È entrata nella fase finale la procedura di Democrazia Partecipata promossa dal Comune di Agrigento. I cittadini residenti, con età superiore ai 16 anni, possono esprimere una sola preferenza tra 20 progetti ammessi alla votazione, fino a domani 28 dicembre alle ore 12.00, tramite l’App ufficiale del Comune.

Secondo i dati parziali diffusi dall’amministrazione, oltre 800 cittadini hanno già votato, scegliendo tra un ventaglio di proposte presentate da singoli o associazioni locali. I progetti sono stati illustrati nel corso di un’assemblea pubblica tenutasi presso la Biblioteca “La Rocca”, momento che ha rappresentato il cuore partecipativo dell’iniziativa.

Le dichiarazioni dell’assessore

A commentare l’andamento delle votazioni è stato l’assessore Marco Vullo, che ha parlato di “numeri significativi” e di una “massima espressione di democrazia spontanea”, sottolineando come la partecipazione dimostrerebbe l’amore degli agrigentini per il bene comune e la vitalità del tessuto sociale cittadino.

L’assessore ha inoltre ricordato che il progetto vincitore potrà contare su uno stanziamento di 8 mila euro per l’anno 2025, somma che verrà investita per la realizzazione dell’idea progettuale a beneficio della comunità indicata dal promotore.
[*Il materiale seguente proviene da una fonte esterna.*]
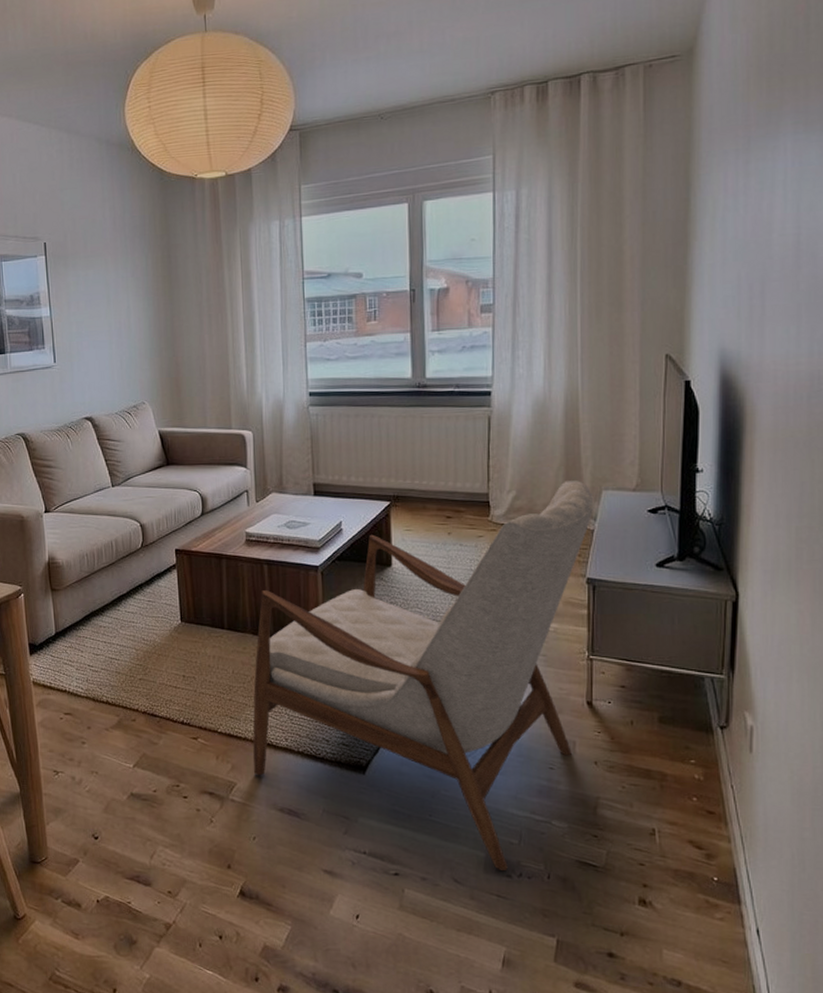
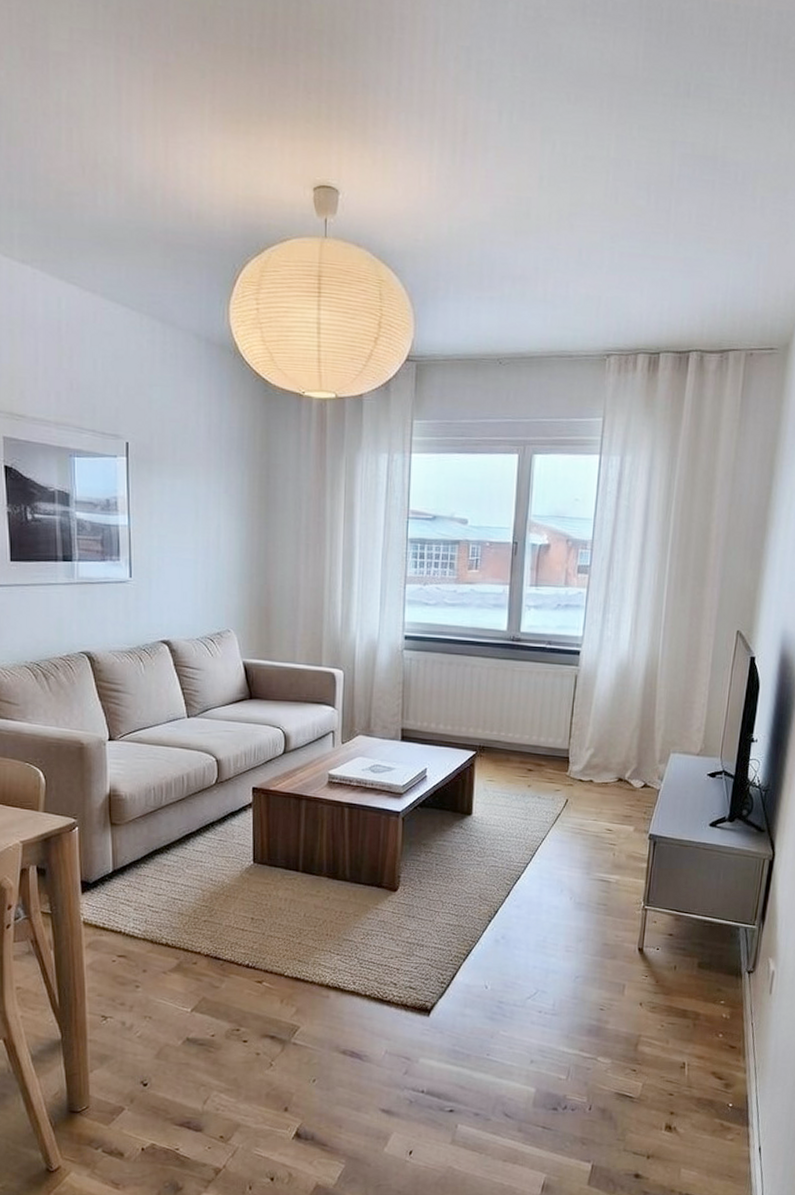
armchair: present [252,480,596,872] -> none [318,741,664,1105]

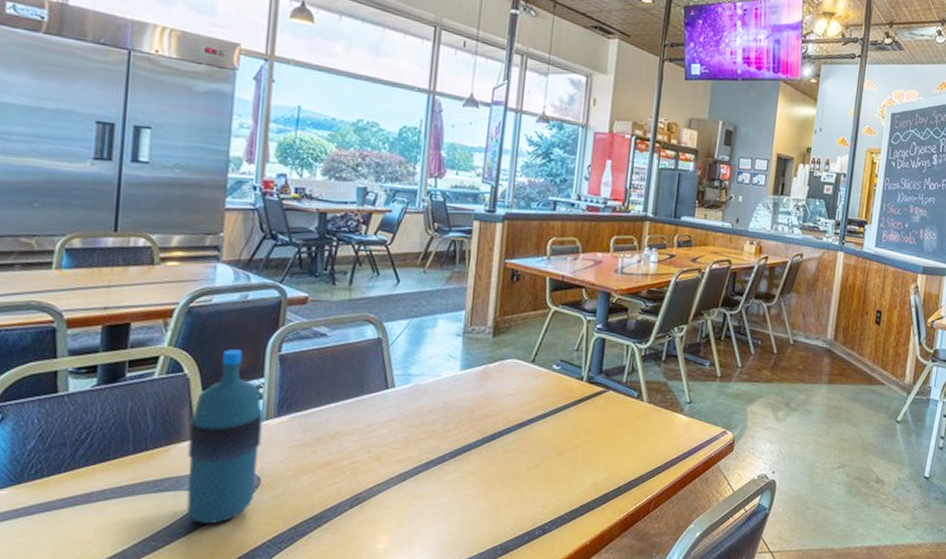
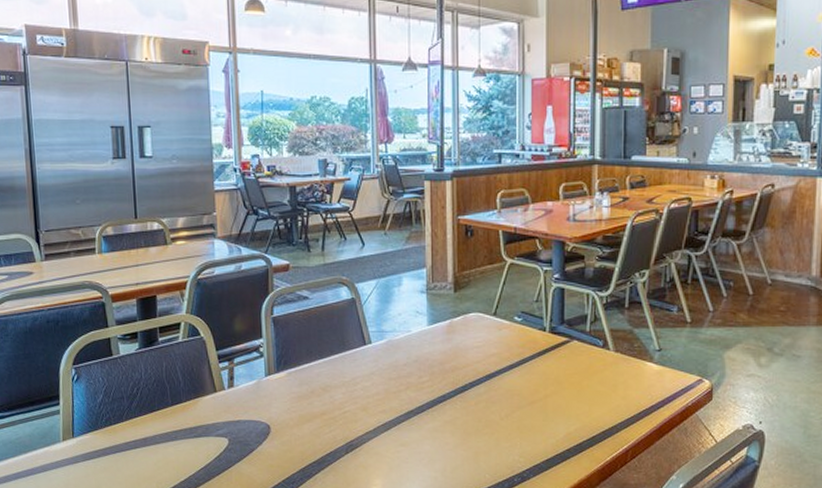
water bottle: present [186,348,264,523] -> none [210,313,267,465]

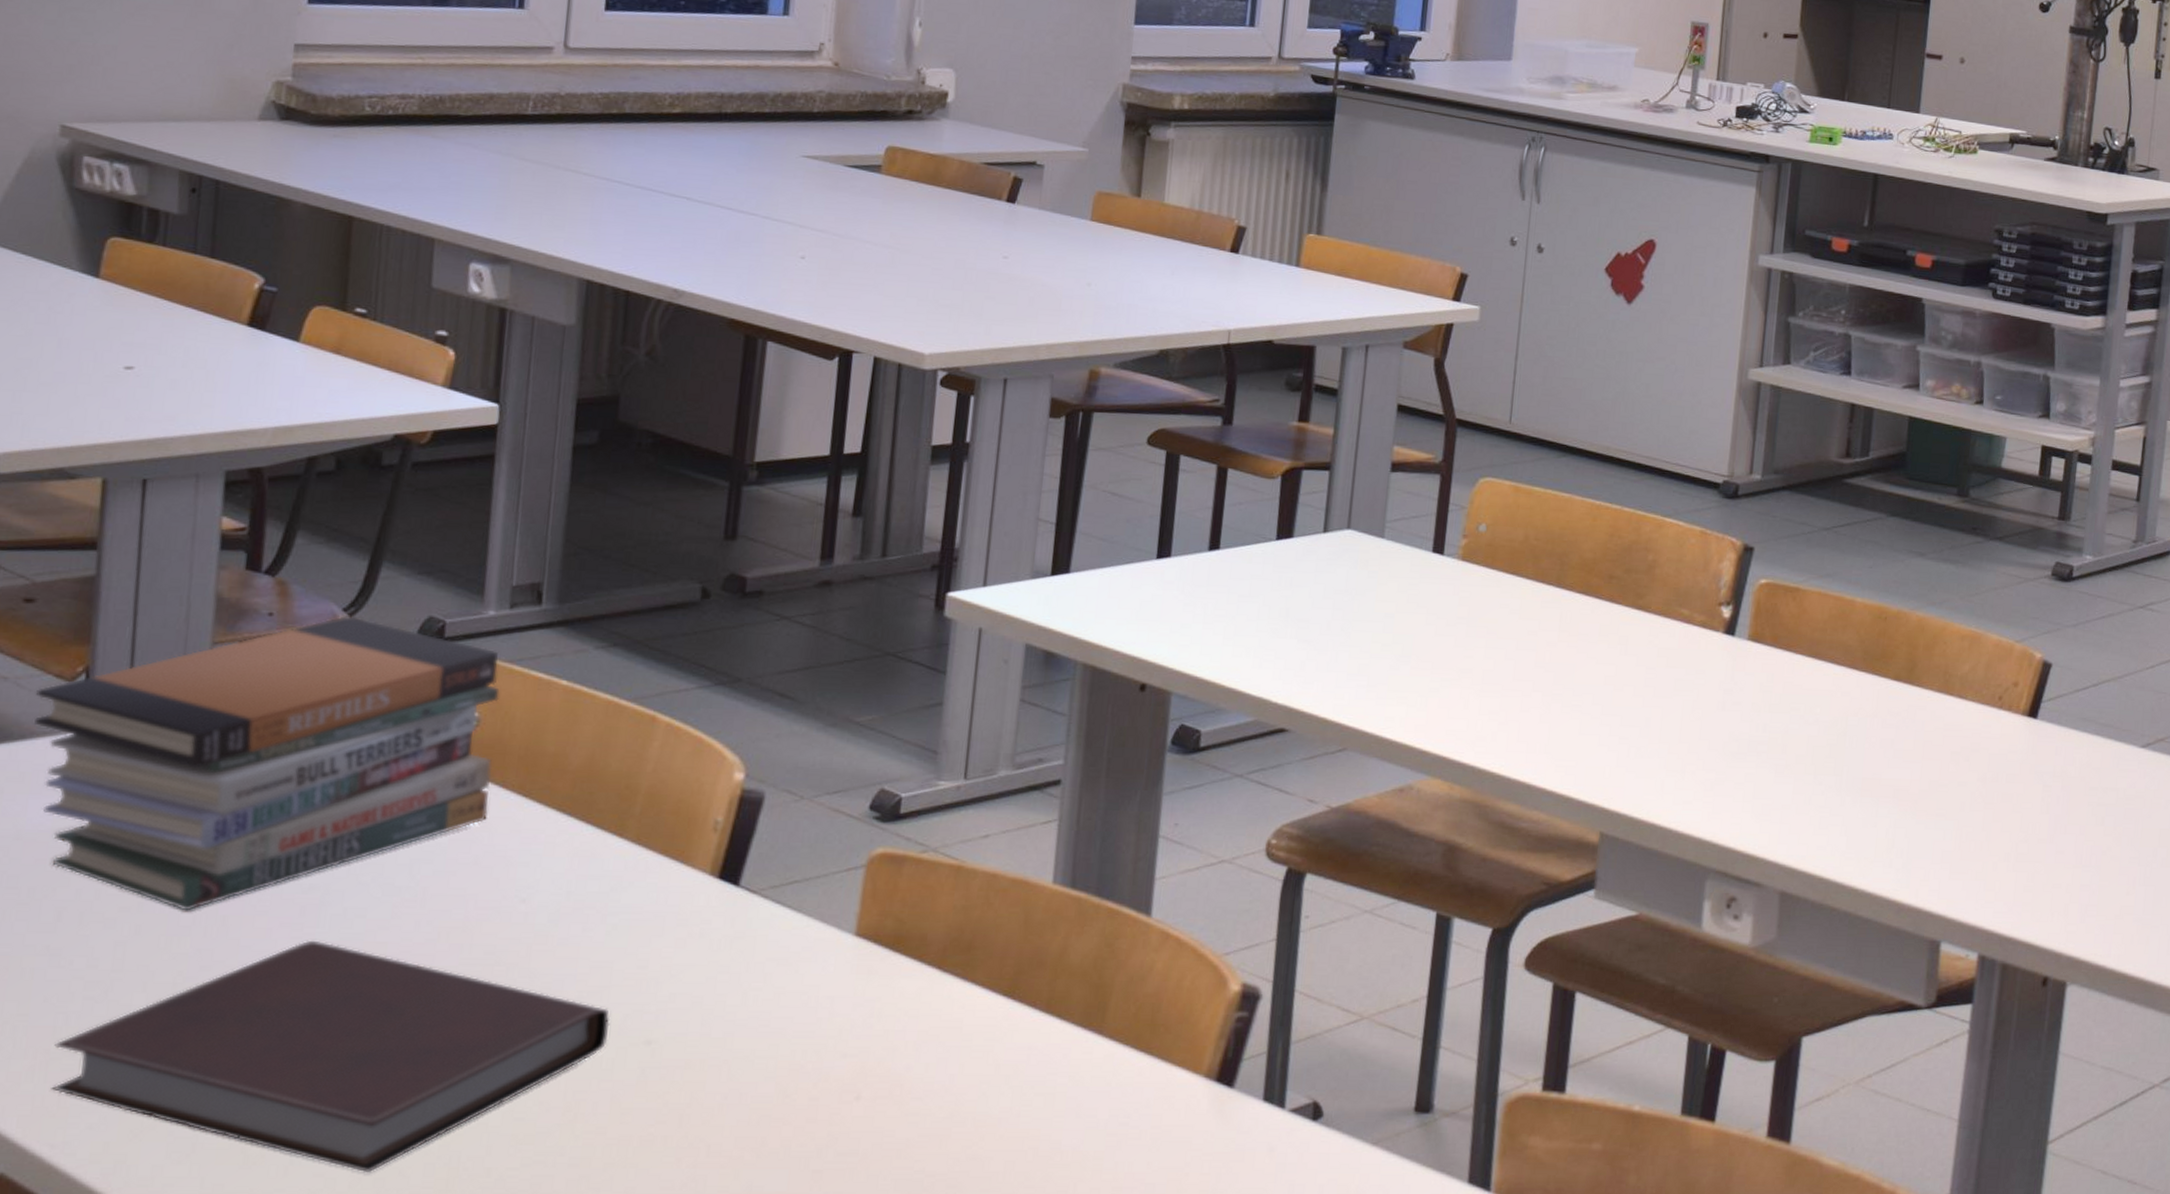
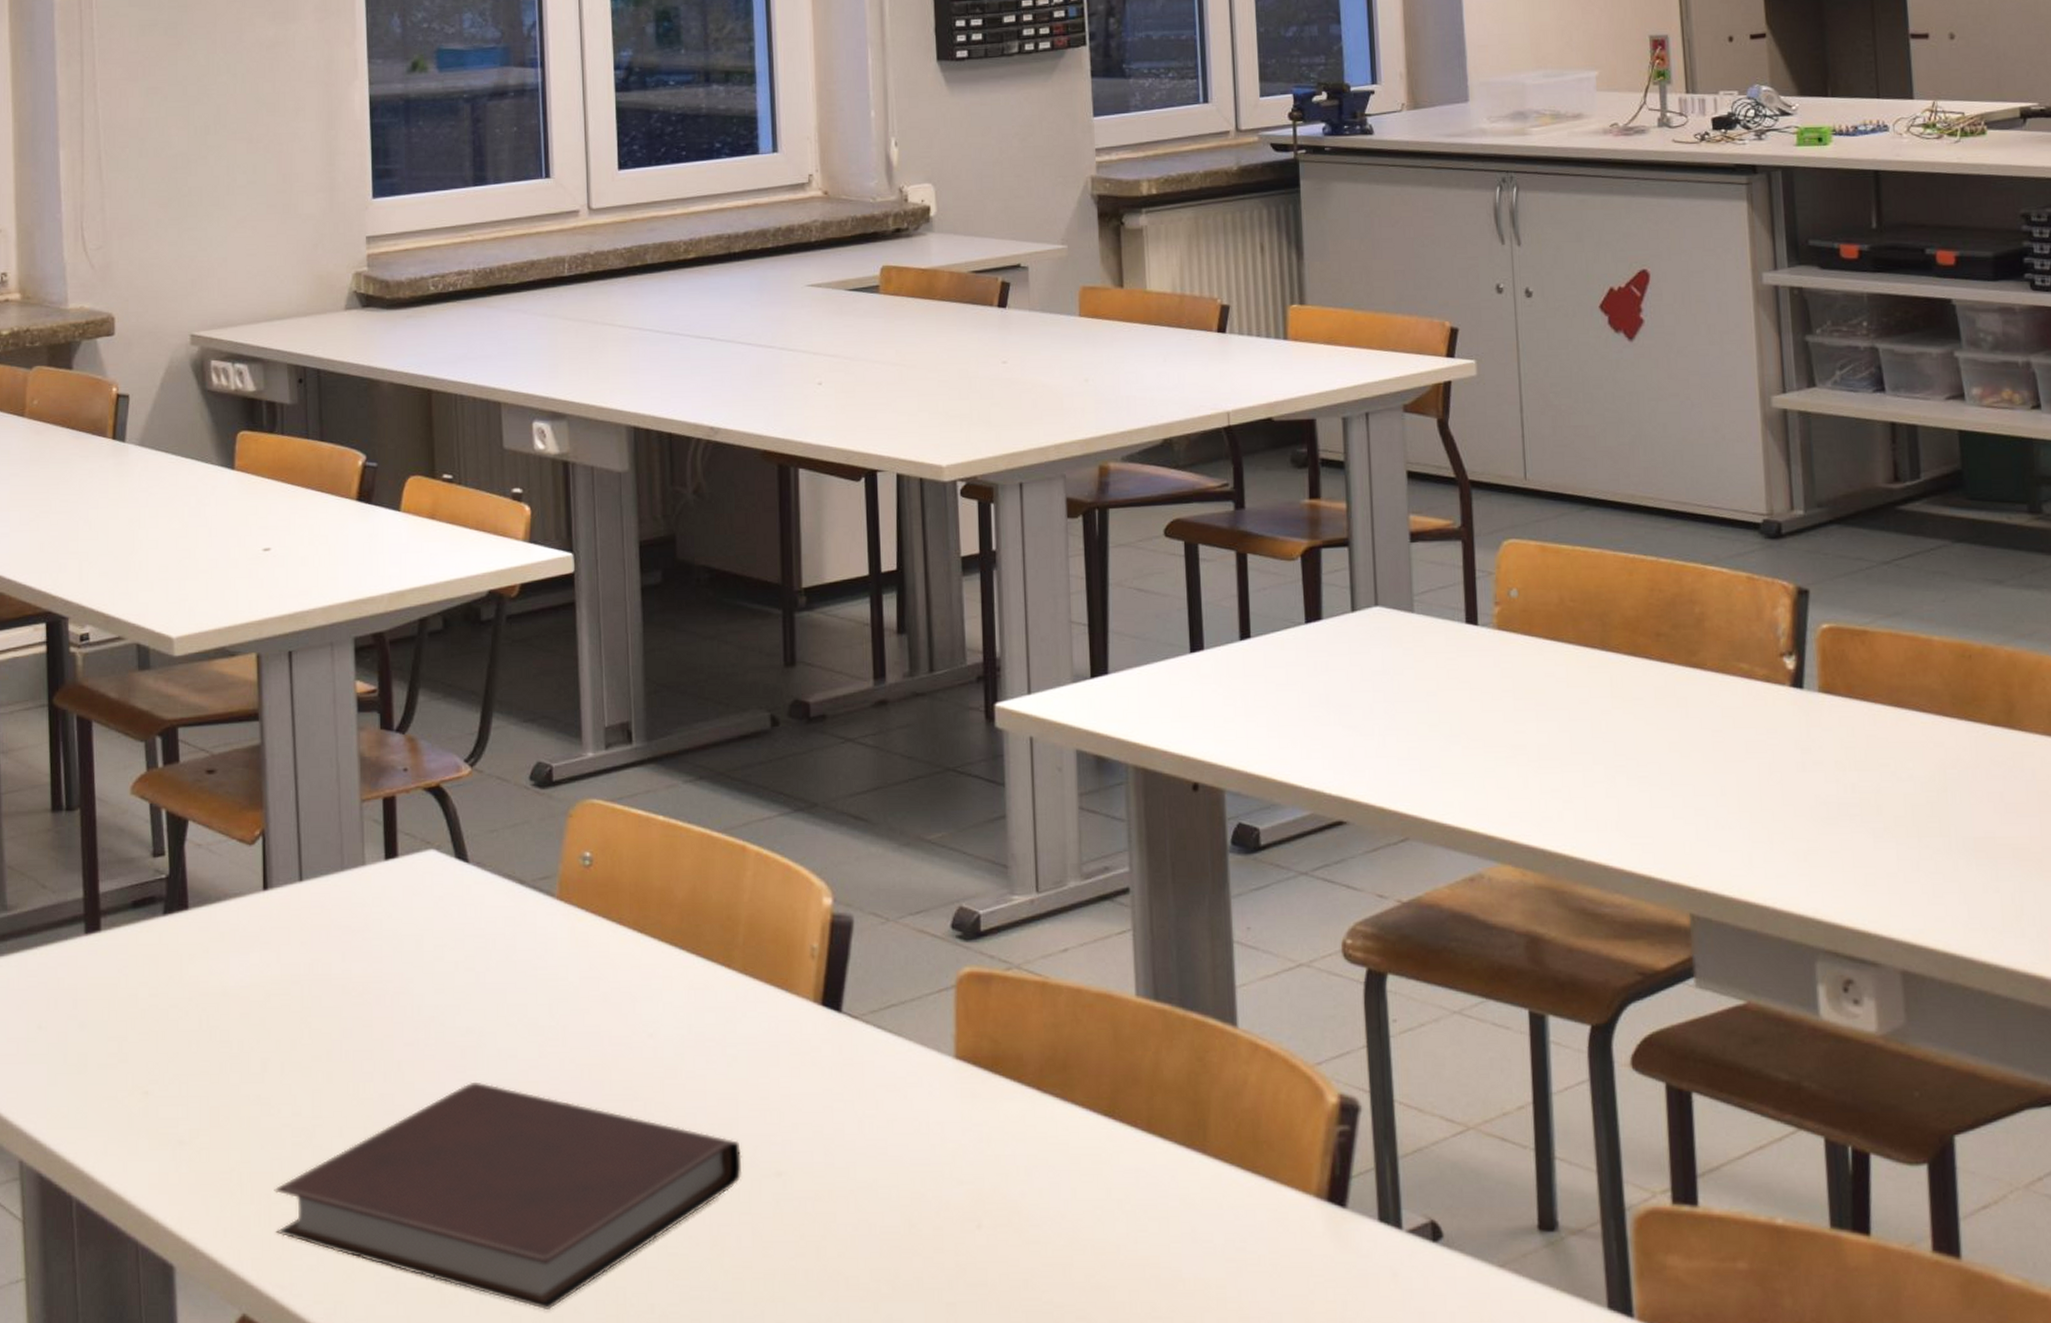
book stack: present [34,616,500,911] -> none [224,767,610,1058]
Il nodo centrale: quale impegno dell’amministrazione?

Ed è proprio qui che si pone una questione politica tutt’altro che marginale. Lo stesso assessore ha chiarito che i 8 mila euro destinati alla Democrazia Partecipata non derivano da una scelta discrezionale dell’amministrazione, bensì da un obbligo di legge, che stabilisce parametri e importi precisi a cui il Comune deve attenersi.

A questo punto la domanda sorge spontanea: quale sarebbe l’impegno concreto messo in campo dall’amministrazione comunale?
Se le risorse non provengono dal bilancio comunale, ma da fondi vincolati e obbligatori, e se l’azione dell’ente si limita a gestire e redistribuire somme già predeterminate, è legittimo chiedersi dove sia la scelta politica, dove sia l’investimento autonomo, dove sia la volontà di destinare risorse proprie alla partecipazione e alla qualità della vita cittadina.

Un paradosso difficile da ignorare

C’è poi un dato che stona e che merita di essere evidenziato senza ipocrisie: le indennità complessivamente percepite dagli amministratori comunali risultano superiori a somme che il Comune non stanzia neppure per l’insieme delle attività annuali di alcuni assessorati.

In questo contesto, rivendicare come grande risultato politico l’attuazione di un obbligo normativo rischia di apparire quantomeno forzato, soprattutto se a quella retorica non si accompagna nemmeno un euro di investimento diretto del bilancio comunale.

Partecipazione reale o vetrina comunicativa?

Nessuno mette in discussione il valore della partecipazione civica né l’impegno dei cittadini e delle associazioni che hanno presentato i progetti. La partecipazione è un bene e va tutelata.
Ma attribuire all’amministrazione un merito politico che non comporta scelte, sacrifici o investimenti propri rischia di trasformare uno strumento potenzialmente virtuoso in una operazione di immagine.

La Democrazia Partecipata non può diventare una foglia di fico dietro cui nascondere l’assenza di programmazione, la mancanza di risorse comunali dedicate e una visione politica ridotta alla gestione dell’ordinario.

Se davvero, come viene affermato, “vince la città”, allora la città ha il diritto di sapere quanto l’amministrazione comunale investe di tasca propria, e non soltanto quanto è obbligata a redistribuire per legge.

Perché la partecipazione è un valore.
Ma senza responsabilità politica, programmazione e risorse comunali reali, rischia di restare poco più di uno slogan.